Okay. Whatever. I could work with this. I rigged up the extra window shade in the wooden plant stand and then tried to attach my piece to a couple of pieces of Fireline that would suspend it in mid-air while I took photos.
I couldn't get the Fireline to knot properly. It kept slipping around the wooden slats of the plant stand. By the time I finally got it half-suspended, I realized that the light coming in through the dining room window on this dark and stormy morning would be less than adequate for a good photo.
Drat. I went back downstairs to the basement to find my photo lamps. And discovered that they, too, were nowhere to be found.
While I was tearing through boxes and bags and trying to think where on Earth I could have left all my photo equipment, I heard someone behind me say a very loud, "Harumph!"
Of course, I was down there alone. When I turned around, there was no one behind me. And really, I was too pissed off to be very worried that there might be something (or someone) else down there with me.
It should be noted here that the last few days, whenever I went into the basement, I was immediately overcome with this sense of DREAD. To the point where one night, I almost couldn't stand it and raced up the stairs once I had what I was looking for from the bookshelf. And as soon as I got to the top of the stairs, the feeling just evaporated, but I couldn't help but feeling like someone was looking at me as I ran up the stairs.
Anyway. Back to my photo crisis. I set up the photo tent in the dining room. I thought maybe using the tripod and the macro zoom lens would help. I got the camera attached to the tripod, and took four pictures before the camera went dead.
Dead batteries. I rummaged through three drawers before I discovered that I had put the spare batteries and charger in the camera bag. (Why would I have done THAT?! I never keep the spare batteries in the camera bag. I have no idea what I was thinking last time I charged up those batteries.)
Changed the batteries. Took about forty pictures, and then opened them up in Photoshop. They were all AWFUL. The light was yellow, and there were glares when I used the flash. I was really starting to get angry and frustrated now.
While I was sitting at my chair in front of the computer, I heard it again from behind me. A loud "Harumph!" And then, not two seconds later, BOTH shelves of my bookcase collapsed onto themselves simultaneously, sending books and beads everywhere.
That shook me up a little, but more than anything else, it just added to my annoyance. I was beyond worrying if there was a ghost in the house now - I just HAD to get this pictures right! And now I had to clean up two bookshelves' worth of beads, books, Ultrasuede, and beading supplies!
Right about then, I had a stroke of inspiration. (Good thing I didn't have an actual stroke, which was very possible at the time.) I grabbed the tent, the necklace bust, and the tripod and set up on the back porch with the big windows behind me for lighting. Even though it was still coming down in buckets, I thought the brightly lit clouds might act as a diffuser for the natural light. I decided to break out the big guns and try shooting this with the macro zoom lens, too, to get some good, detailed photos.
I took another thirty photographs, and went back inside to the computer.
As I crossed through the dining room, I noticed that all the extra cords and cables and lenses had been removed from my camera bag and strewn across the dining room table.

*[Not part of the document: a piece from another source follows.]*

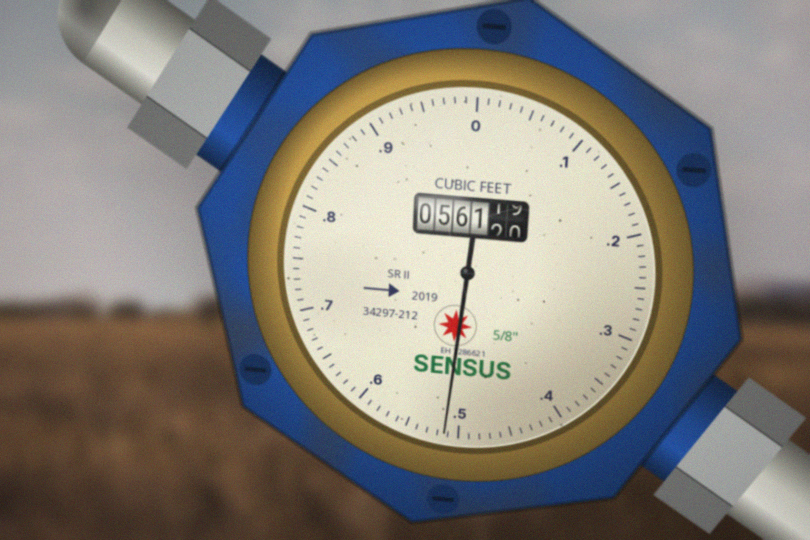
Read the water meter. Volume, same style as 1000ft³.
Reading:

But no, I was not going to panic right then - I had to see how these photos came out! I was working on a deadline, and no stupid ghost was gonna deter me from getting this piece submitted on time!

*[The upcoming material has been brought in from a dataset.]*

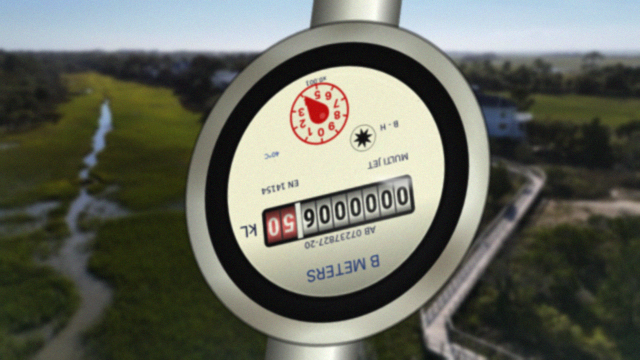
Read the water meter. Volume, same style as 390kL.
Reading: 6.504kL
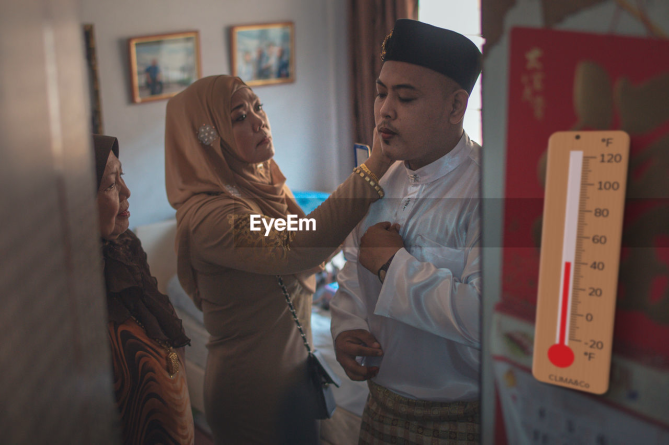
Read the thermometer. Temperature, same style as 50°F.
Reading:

I loaded the new photos into the computer and found that they were all PERFECT. There were a couple of shots of the clasp that were fuzzier than I would have liked, but the detail shots were incredible. The light balance was perfect.

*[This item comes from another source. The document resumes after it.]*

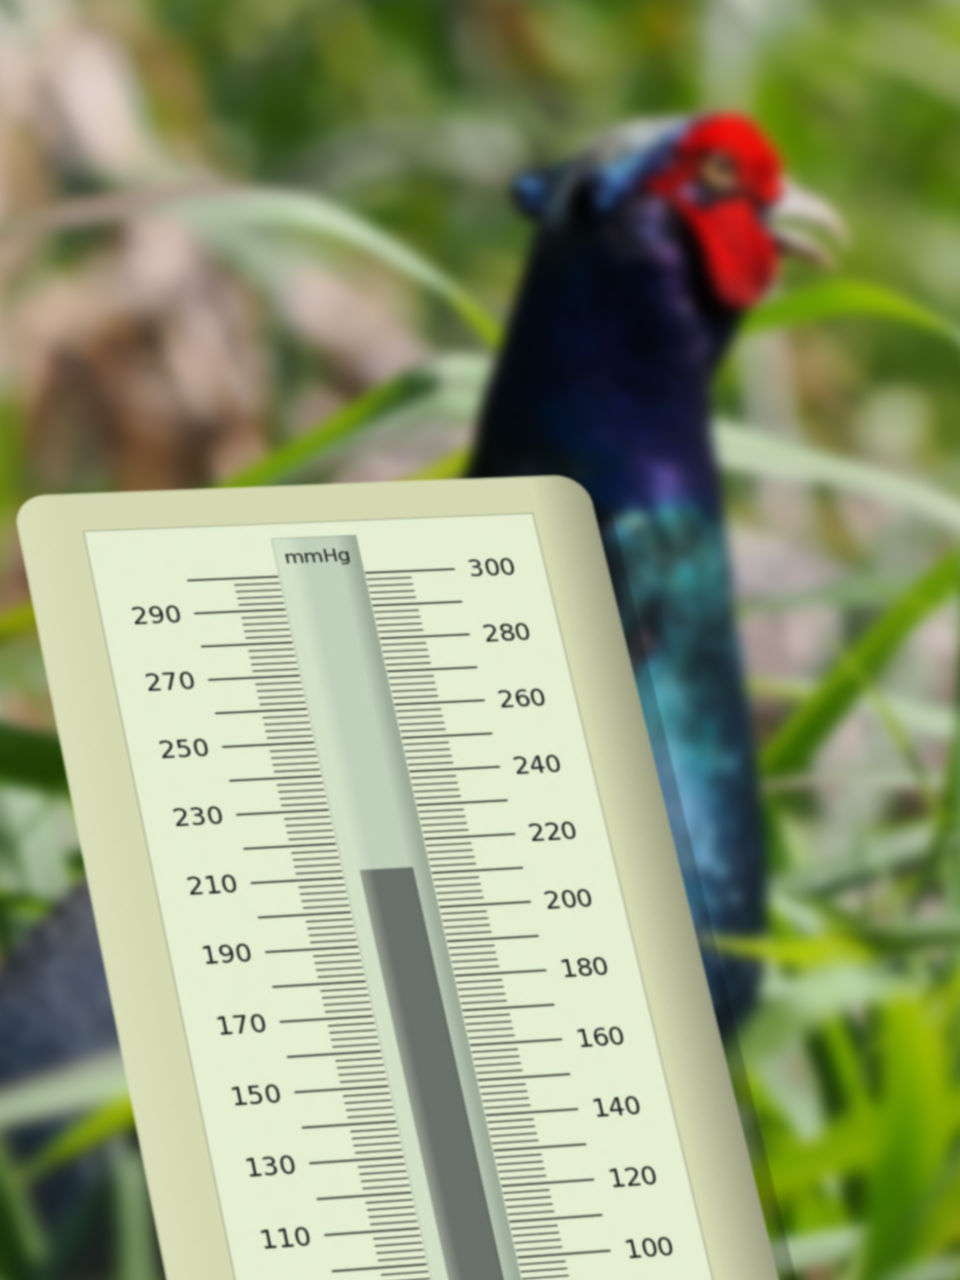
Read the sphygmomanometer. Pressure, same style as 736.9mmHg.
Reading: 212mmHg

After I cropped a few of the photos, I even managed to get the Battle of the Beadsmith logo placed on them properly without too much aggravation. Huzzah!
After that, there were no more disturbances. No more gruff-sounding exclamations from whatever was keeping me company that morning. I went about the rest of my day, had a good brainstorming session at Starbucks, and basically went about my day.
It wouldn't be the first time that I've lived in a haunted house. The farmhouse that we rented before we bought this place was full of old spirits. Every time someone new from the local area came over, they would say, "Oh, you know, my [uncle, grandfather, cousin, aunt, sister, neighbor] died in this house." Oh, yeah, I'm no stranger to stranger things.
But on the bright side, I finished my entry on time, and it's a beaut. I got the perfect photos taken and submitted on time. And now, I can rest my weary beading hands for a few days before I get back to the list of beading projects I've been putting off for the last month!